Alexandre Dall’Ara
O cinema, por sua essência, sempre esteve ligado diretamente à tecnologia. Mas, mais do que isso, a tecnologia sempre foi um fator revolucionário no cinema. Isto porque a cada nova invenção ou melhoria técnica todo um novo código estético é formado para os filmes e gerações posteriores.
É difícil fazer uma comparação nesse aspecto com qualquer outra arte, pois a estética das artes plásticas, por exemplo, não depende da tela ou da tinta. Talvez essa questão só se ponha quanto aos recursos gráficos digitais, com o uso do Photoshop, já que hoje em dia é possível pensar em um código para esse tipo de arte digital.
De volta ao cinema, as novas tecnologias não só trazem inúmeras mudanças para as produções, como provocam reações apaixonadas. Em primeiro lugar, a invenção do cinema, por si só, já trouxe espanto por captar não apenas a imagem, como já fazia a fotografia, mas o movimento. Daí em diante, a evolução da qualidade da imagem e as evoluções do som foram responsáveis pelas grandes mudanças.
O fascínio pela tecnologia
Se mesmo os filmes mudos utilizavam orquestras para adicionar uma trilha à exibição, o desejo do público pelo som era óbvio. Mas esse desejo, que talvez representasse uma sede por um realismo ainda maior, por uma identificação mais próxima entre vida e tela, teve várias etapas de concretização. De acordo com André Bazin, em 1928 o cinema mudo estava em seu apogeu e muitos o consideravam completamente adaptado ao “delicado incômodo do silêncio”, sendo que “o realismo sonoro só podia condenar [o cinema] ao caos”. A banda sonora, então, teria criado um novo cinema, de acordo com o teórico, com valores diferentes de expressão cinematográfica.
Se o caos não chegou com a adição do som ao cinema, a revolução sim. O “excesso” de realismo que assustava alguns de fato foi um divisor de águas para os filmes. A partir da década de 1960, os equipamentos se tornaram portáteis a ponto de se poder gravar cenas externas com som direto sem a necessidade de grandes equipes. Essa evolução tecnológica gerou uma diferença de abordagem do cinema em relação ao mundo. Agora era possível sair à rua e captar o mundo ao seu redor. “Era possível, pelo menos, observar sem grandes preparações”, como diz Brian Winston em um ensaio sobre a evolução dos documentários. Isso fascinou diversos cineastas e criou movimentos como o Cinéma Vérité ou Cinema direto (Direct Cinema).
Para os apologistas do caos, entretanto, Winston dá um argumento e tanto: mesmo com esses equipamentos leves e com equipes reduzidas, seria possível filmar, observar o mundo sem intervir, apenas como “uma mosca na parede”. Provavelmente não, mesmo porque, ainda que as cenas fossem gravadas discretamente e sem grandes intervenções, a edição sempre altera aquilo que foi gravado.
Outros movimentos também surgiram a partir das novas facilidades que a evolução tecnológica criou. Como exemplo disso temos o Cinema Novo brasileiro, inspirado na Nouvelle Vague francesa e no Neo-realismo italiano. Eles se aproveitaram principalmente do barateamento dos custos de produção para transgredir as regras dos filmes comerciais, mas sem a preocupação documental dos anteriores.
________
- [TAREFAS]
- a) Segundo o texto sobre cinema e tecnologia, por que a tecnologia é um fator revolucionário no cinema? Responda em uma ou duas frases.
- b) Prossiga o texto sobre cinema e tecnologia a partir do ponto em que ele termina.
________
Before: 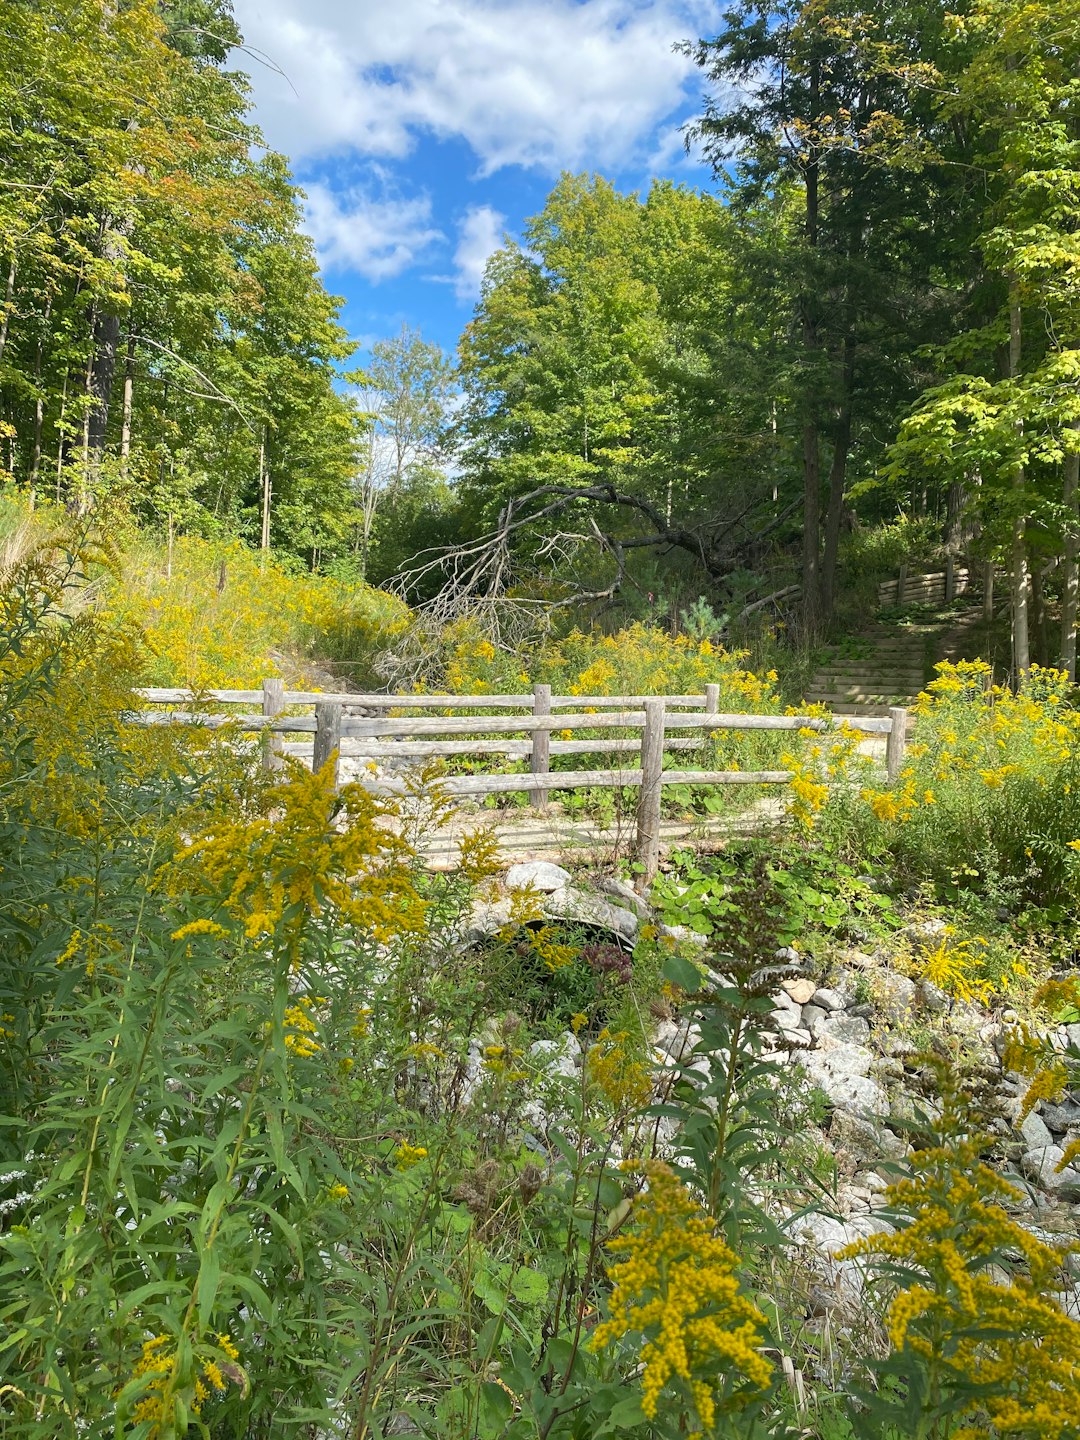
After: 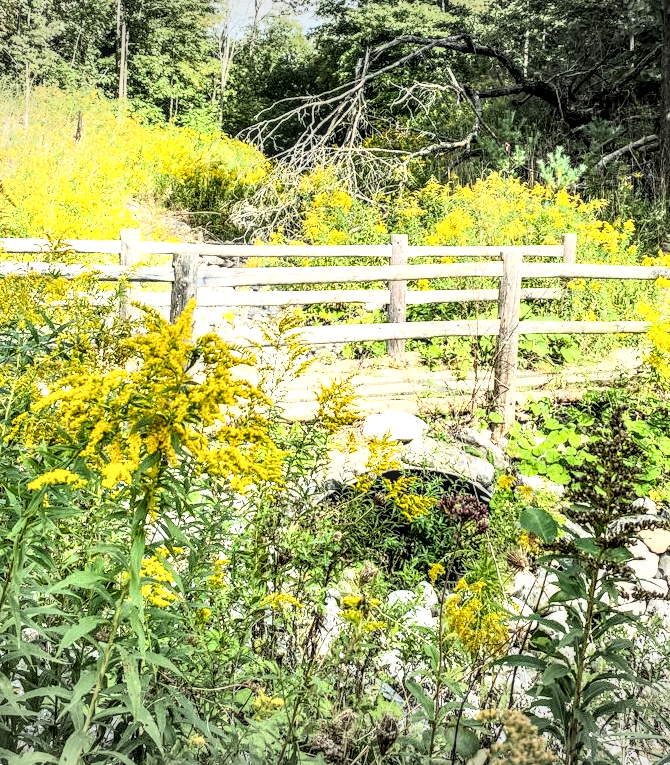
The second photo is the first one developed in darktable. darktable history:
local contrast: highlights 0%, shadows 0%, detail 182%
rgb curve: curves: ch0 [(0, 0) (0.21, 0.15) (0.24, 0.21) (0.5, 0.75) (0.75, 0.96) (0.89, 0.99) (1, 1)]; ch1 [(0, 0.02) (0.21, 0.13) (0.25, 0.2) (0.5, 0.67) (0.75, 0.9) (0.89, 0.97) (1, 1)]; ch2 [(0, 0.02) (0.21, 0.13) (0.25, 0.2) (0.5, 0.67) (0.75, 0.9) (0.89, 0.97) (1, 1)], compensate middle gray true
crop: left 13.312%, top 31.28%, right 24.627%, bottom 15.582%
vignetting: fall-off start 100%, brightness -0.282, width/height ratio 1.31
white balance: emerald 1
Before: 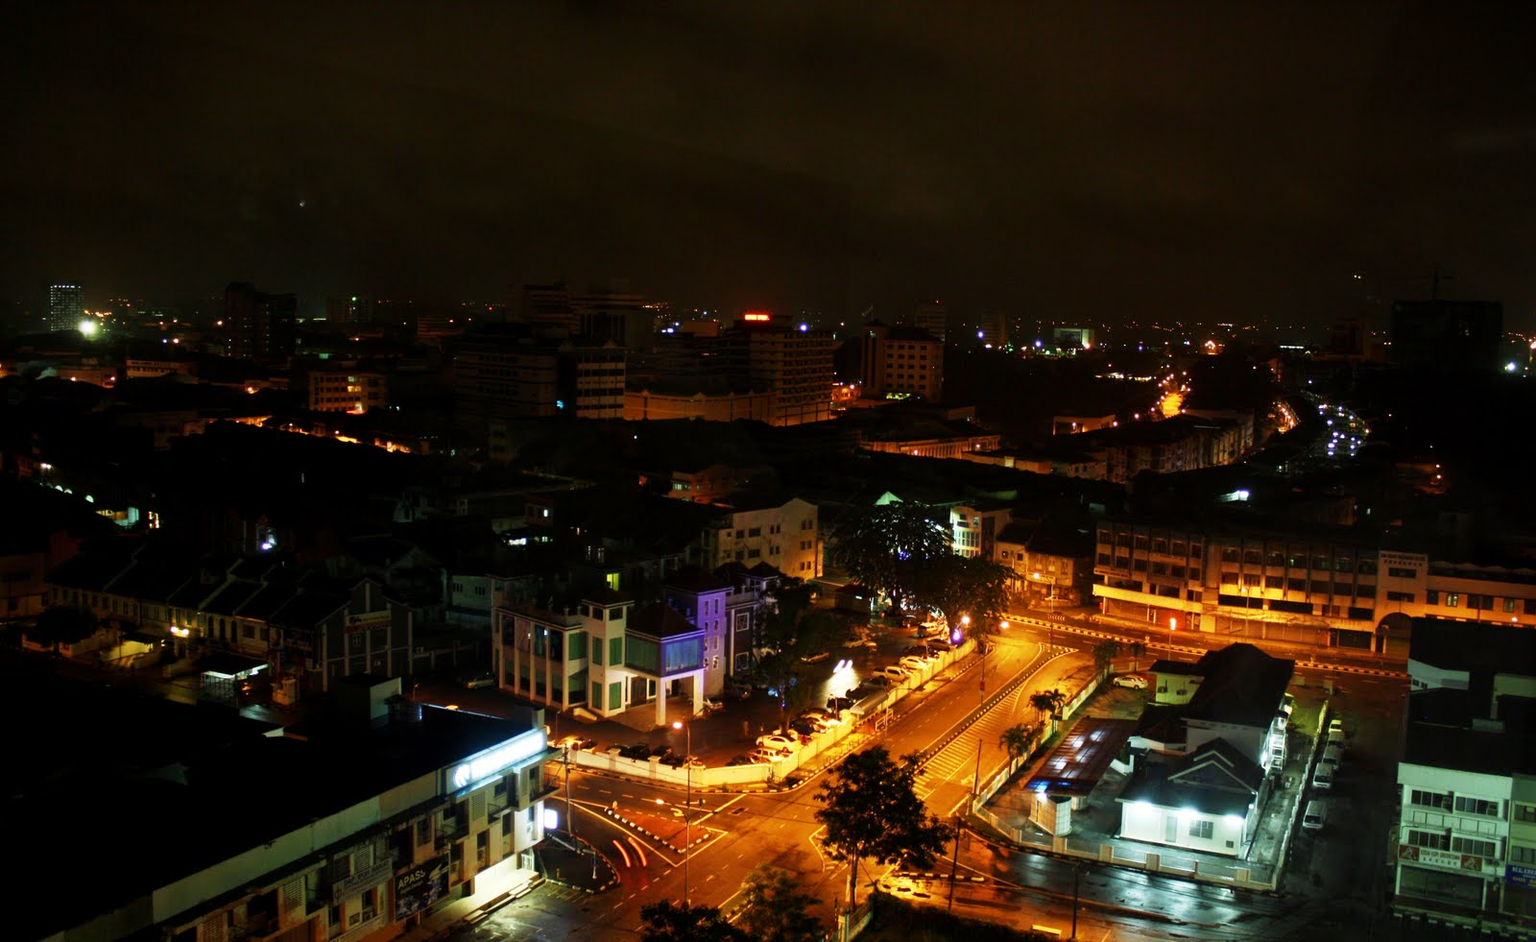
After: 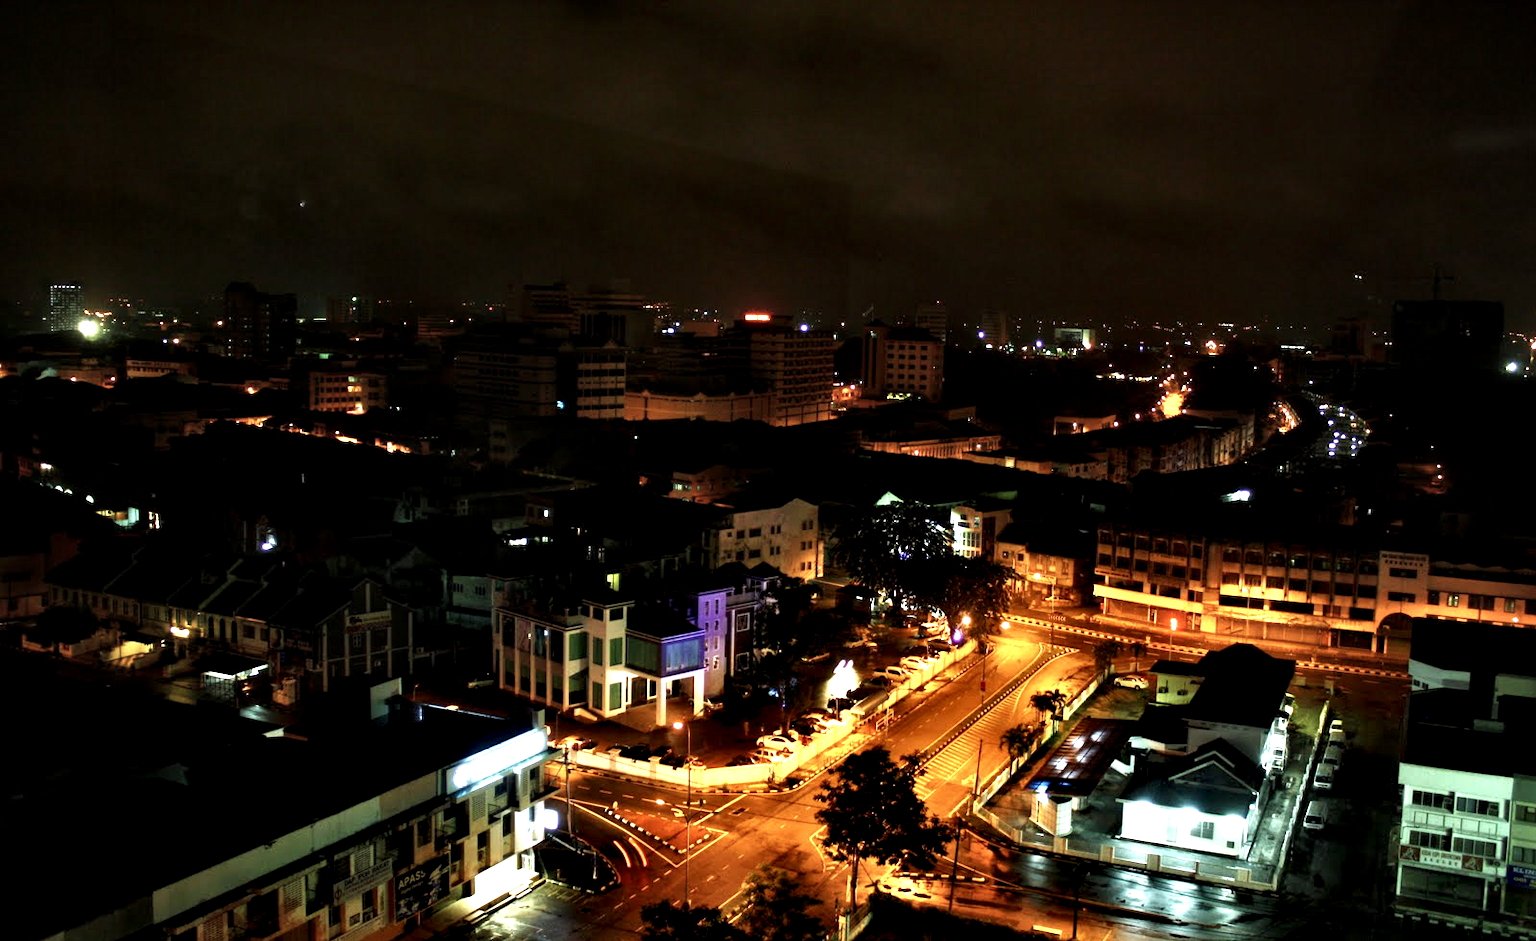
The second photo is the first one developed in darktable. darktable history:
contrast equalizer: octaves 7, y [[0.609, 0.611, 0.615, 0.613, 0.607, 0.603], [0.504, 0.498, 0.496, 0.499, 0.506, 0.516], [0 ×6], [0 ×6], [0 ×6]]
________
- [RESPOSTAS ESPERADAS]
- a) Porque cada nova invenção ou melhoria técnica forma todo um novo código estético para os filmes e para as gerações posteriores.

- b)
A revolução do “efeito”
Depois das inovações dos equipamentos, a outra grande fonte de transformações no cinema é, provavelmente, o efeito especial. Impossível não citar aqui o revolucionário 2001- Uma Odisséia no Espaço, de Stanley Kubrick, que foi pioneiro no uso desses efeitos. Mas, com a tecnologia digital e o uso do computador, a gama de possibilidades criada para os efeitos especiais ganhou dimensões extremas. Hoje em dia é virtualmente possível fazer qualquer coisa na tela. Daí para filmes que exageram nos efeitos e não vão muito além deles não faltou muito. Entretanto, belas peças do cinema foram produzidas, mesmo que com uso intensivo dessa tecnologia, exemplo óbvio é a série Matrix.
E quando tudo já parece revolucionário e revolucionado o bastante, chegamos às câmeras digitais baratas e pequenas. Não entraremos na discussão sobre a película e o digital, mas nas possibilidades que a popularização dessas câmeras amadoras (com qualidade razoável, porém) vêm causando nos filmes. É possível fazer hoje filmes com cada vez menos recursos e surgem daí produções interessantes, como curtas e filmes independentes. O festival MixBrasil do ano passado apresentou, por exemplo, o longa Fucking Different São Paulo(2009), que é formado por mais de uma dezena de curtas feitos em São Paulo e produzidos por Kristian Petersen (o produtor já havia feito essa experiência antes em Berlim (2005), Nova York (2007) e Tel Aviv (2008)). Sem contar com os vídeos do youtube, feitos até com celular, a estética dos filmes atuais vem se alterando pela influência dos filmes amadores. Talvez possamos citar como exemplo a descontração e leveza, pelo menos aparente, de Apenas o Fim.
A imagem sai da tela
Já no âmbito das grandes produções a revolução mais atual parece ser a tecnologia 3D. A tecnologia ainda não se tornou consensual, mas vem ganhando público e novas salas adaptadas a ela. Nesses anos tivemos grandes lançamentos em 3D. Desde Harry Potter e o Enigma do Príncipe, com seus quinze minutos iniciais com esse recurso, e Os Fantasmas de Scooge, até Avatar, que foi muito esperado justamente por sua inovação.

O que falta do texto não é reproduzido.